München - Versteckte Schätze, zurückgelassener Unrat, zertrampelte junge Pflanzen - für die einen ist Geocaching eine moderne Schnitzeljagd und ein Grund, sich in der freien Natur aufzuhalten. Für Waldbesitzer ist die neue Trendsportart allerdings zunehmend ein Ärgernis.

Ausgerüstet mit einem GPS-Gerät und den geografischen Koordinaten eines versteckten "Schatzes" bahnen sich Geocacher ihren Weg durch die Natur. An welchen Orten die sogenannten "Caches" versteckt sind, können die Sportler vorher im Internet nachlesen. Am Zielort befindet sich meist ein wasserdichter Behälter mit einem Logbuch und einem kleinen Gegenstand. Ist dieser "Schatz" erst einmal gefunden, tragen sich die Geocacher mit einem Fantasienamen ins Logbuch ein und tauschen den Gegenstand gegen einen mitgebrachten neuen "Schatz" ein.

Die genaue Anzahl von Geocachern sei schwierig zu schätzen, meint Jörg Bertram, Bundesgeschäftsführer der Deutschen Wanderjugend. Hinter den in den Logbüchern vermerkten Nicknames versteckten sich oftmals ganze Familien und Gruppen. Bundesweit gehe er aber von 50.000 bis 60.000 Sportlern aus.

Während immer mehr Freizeitsportler Geocaching austesten, zeigen sich die Waldbesitzer in Bayern zunehmend verärgert. "Das ist überall ein Problem", meint der Geschäftsführer des Bayerischen Waldbesitzerverbandes, Hans Baur. Tag und Nacht streiften mittlerweile Geocacher ohne Kenntnis der Waldbesitzer durch die Natur und verschreckten so die dort ansässigen Tiere und schädigten die Natur.

Rechtliche Handhabung gestaltet sich schwierig

Jedoch sei die Beweislage schwierig. "Ich kann ja nicht nachts warten, bis da einer mit einer Stirnlampe kommt", erklärt Baur. "Unser Problem ist, dass es überhandnimmt." Mehrere Versuche hätten die Waldbesitzer bereits unternommen, um das Problem in den Griff zu bekommen, jedoch bislang erfolglos.
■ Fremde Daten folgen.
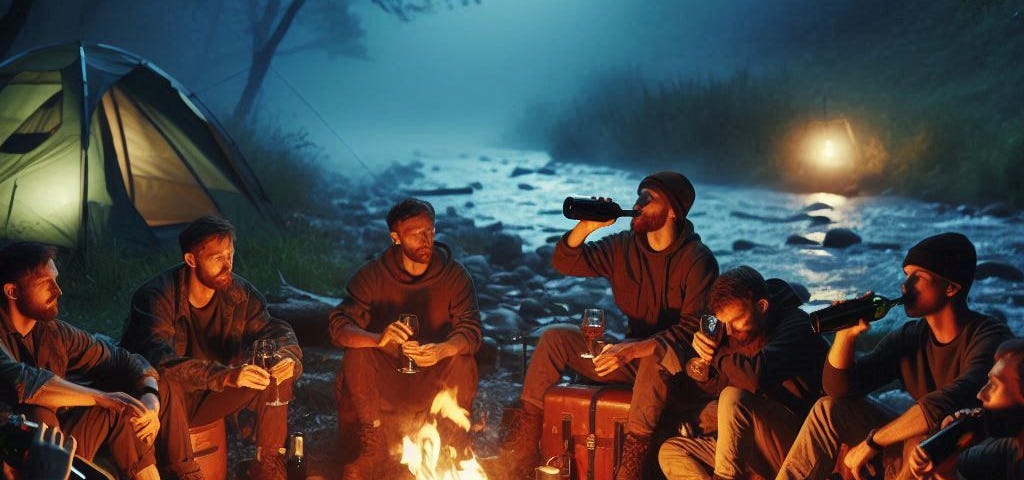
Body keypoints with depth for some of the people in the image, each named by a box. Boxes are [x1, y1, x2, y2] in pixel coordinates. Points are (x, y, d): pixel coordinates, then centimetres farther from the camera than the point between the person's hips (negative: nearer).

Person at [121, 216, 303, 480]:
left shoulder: (239, 293, -8)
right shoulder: (157, 297, -26)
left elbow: (276, 331, -3)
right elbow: (161, 361, -40)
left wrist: (286, 356, -30)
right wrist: (226, 376, -51)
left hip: (211, 397, 5)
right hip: (165, 400, -5)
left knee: (277, 373, -14)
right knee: (163, 383, -39)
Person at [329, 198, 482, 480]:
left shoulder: (454, 274, -6)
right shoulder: (373, 274, -8)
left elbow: (471, 330, -18)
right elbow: (339, 327, -18)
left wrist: (442, 350, -42)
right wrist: (378, 339, -41)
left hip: (435, 382, 0)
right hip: (385, 381, 0)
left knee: (462, 359, -30)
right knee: (356, 355, -28)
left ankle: (457, 445, -7)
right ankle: (373, 448, -10)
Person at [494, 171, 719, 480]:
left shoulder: (698, 260, -14)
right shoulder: (623, 246, 4)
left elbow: (692, 328, -22)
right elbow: (564, 262, 3)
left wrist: (633, 349, -34)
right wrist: (586, 226, -16)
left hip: (674, 364, -6)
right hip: (631, 356, 6)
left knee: (657, 355, -40)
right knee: (554, 337, -10)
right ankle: (522, 450, -15)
Schwierig sei die Situation, weil es keine Vereine als konkrete Ansprechpartner gebe.

Auch die rechtliche Handhabung des Problems gestaltet sich schwierig. "Das Betretungsrecht der freien Natur gilt für alle, aber immer in Einklang mit dem Naturschutzrecht", betont die stellvertretende Pressesprecherin des bayerischen Umweltministeriums, Barbara Litzlbeck-Siebert. So sei das Suchen sogenannter Caches allgemein erlaubt. Das Verstecken von Schätzen kann jedoch unter Umständen unzulässig sein und erfordert deshalb die Zustimmung des Grundeigentümers.

"Wir sind nicht gegen das Betretungsrecht des Waldes", betont Baur. Bei der Novellierung des bayerischen Naturschutzgesetzes im März 2011 wollte der Bayerischer Waldbesitzerverband das Geocachingproblem jedoch eigentlich schon berücksichtigt wissen. "Wir wollten, dass internetgestützte Veranstaltungen als organisierte Veranstaltungen gelten", sagt Baur. Auf diese Weise wäre nicht nur das Verstecken, sondern auch das Suchen nach Caches ohne die Zustimmung der Waldbesitzer ordnungswidrig. Letztlich sei jedoch keine entsprechende Regelung vorgenommen worden, bedauert der Waldbesitzer. Vom Staat fordert Baur nun eine Lösung, um das Problem endlich in den Griff zu kriegen.